* _Work instruction_: Print every line of text from the items below without any change, and leave the pictures out of your answer.

━━━━━ Source information ━━━━━

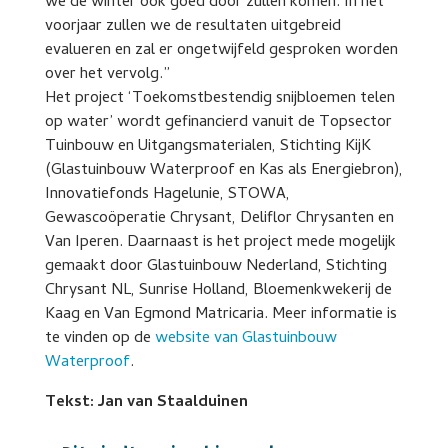
we de winter ook goed door zullen komen. In het
voorjaar zullen we de resultaten uitgebreid
evalueren en zal er ongetwijfeld gesproken worden
over het vervolg.”
Het project ‘Toekomstbestendig snijbloemen telen
op water’ wordt gefinancierd vanuit de Topsector
Tuinbouw en Uitgangsmaterialen, Stichting KijK
(Glastuinbouw Waterproof en Kas als Energiebron),
Innovatiefonds Hagelunie, STOWA,
Gewascoöperatie Chrysant, Deliflor Chrysanten en
Van Iperen. Daarnaast is het project mede mogelijk
gemaakt door Glastuinbouw Nederland, Stichting
Chrysant NL, Sunrise Holland, Bloemenkwekerij de
Kaag en Van Egmond Matricaria. Meer informatie is
te vinden op de
website van Glastuinbouw
Waterproof
.
Tekst: Jan van Staalduinen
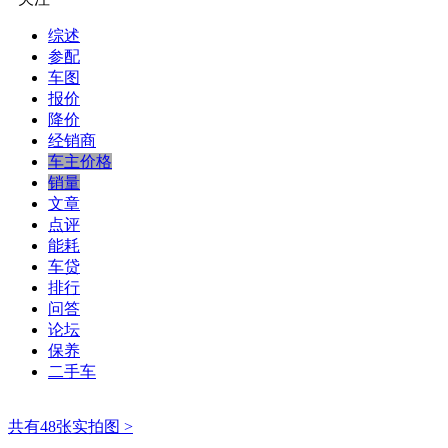
综述
参配
车图
报价
降价
经销商
车主价格
销量
文章
点评
能耗
车贷
排行
问答
论坛
保养
二手车
共有48张实拍图 >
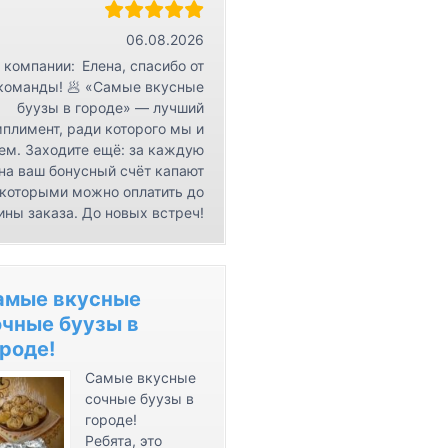
r
К
06.08.2026
о
 компании:
Елена, спасибо от
н
команды! 🥟 «Самые вкусные
буузы в городе» — лучший
т
плимент, ради которого мы и
а
ем. Заходите ещё: за каждую
к
на ваш бонусный счёт капают
т
 которыми можно оплатить до
ы
ины заказа. До новых встреч!
амые вкусные
очные буузы в
роде!
Самые вкусные
сочные буузы в
городе!
Ребята, это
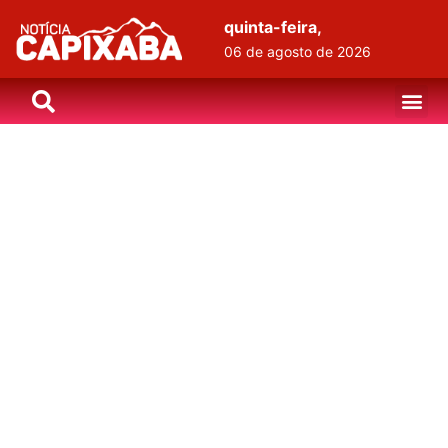
quinta-feira,
06 de agosto de 2026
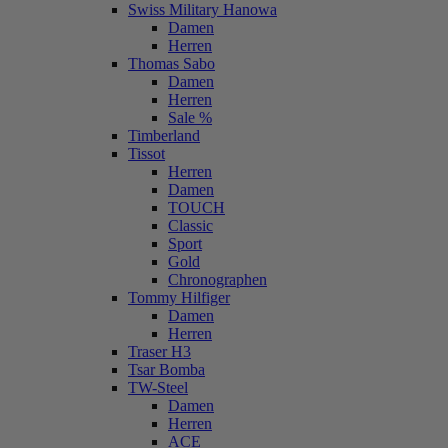
Swiss Military Hanowa
Damen
Herren
Thomas Sabo
Damen
Herren
Sale %
Timberland
Tissot
Herren
Damen
TOUCH
Classic
Sport
Gold
Chronographen
Tommy Hilfiger
Damen
Herren
Traser H3
Tsar Bomba
TW-Steel
Damen
Herren
ACE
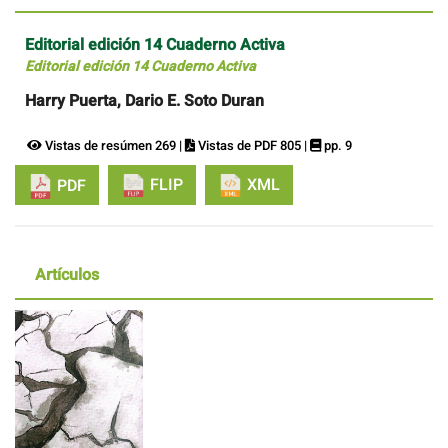
Editorial edición 14 Cuaderno Activa
Editorial edición 14 Cuaderno Activa
Harry Puerta, Dario E. Soto Duran
Vistas de resúmen 269 |
Vistas de PDF 805 |
pp. 9
FLIP
XML
PDF
Artículos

━━━━━

* _Result of the exercise_:
we de winter ook goed door zullen komen. In het
voorjaar zullen we de resultaten uitgebreid
evalueren en zal er ongetwijfeld gesproken worden
over het vervolg.”
Het project ‘Toekomstbestendig snijbloemen telen
op water’ wordt gefinancierd vanuit de Topsector
Tuinbouw en Uitgangsmaterialen, Stichting KijK
(Glastuinbouw Waterproof en Kas als Energiebron),
Innovatiefonds Hagelunie, STOWA,
Gewascoöperatie Chrysant, Deliflor Chrysanten en
Van Iperen. Daarnaast is het project mede mogelijk
gemaakt door Glastuinbouw Nederland, Stichting
Chrysant NL, Sunrise Holland, Bloemenkwekerij de
Kaag en Van Egmond Matricaria. Meer informatie is
te vinden op de
website van Glastuinbouw
Waterproof
.
Tekst: Jan van Staalduinen
综述
参配
车图
报价
降价
经销商
车主价格
销量
文章
点评
能耗
车贷
排行
问答
论坛
保养
二手车
共有48张实拍图 >
r
К
06.08.2026
о
 компании:
Елена, спасибо от
н
команды! 🥟 «Самые вкусные
буузы в городе» — лучший
т
плимент, ради которого мы и
а
ем. Заходите ещё: за каждую
к
на ваш бонусный счёт капают
т
 которыми можно оплатить до
ы
ины заказа. До новых встреч!
амые вкусные
очные буузы в
роде!
Самые вкусные
сочные буузы в
городе!
Ребята, это
quinta-feira,
06 de agosto de 2026
Swiss Military Hanowa
Damen
Herren
Thomas Sabo
Damen
Herren
Sale %
Timberland
Tissot
Herren
Damen
TOUCH
Classic
Sport
Gold
Chronographen
Tommy Hilfiger
Damen
Herren
Traser H3
Tsar Bomba
TW-Steel
Damen
Herren
ACE
Editorial edición 14 Cuaderno Activa
Editorial edición 14 Cuaderno Activa
Harry Puerta, Dario E. Soto Duran
Vistas de resúmen 269 |
Vistas de PDF 805 |
pp. 9
FLIP
XML
PDF
Artículos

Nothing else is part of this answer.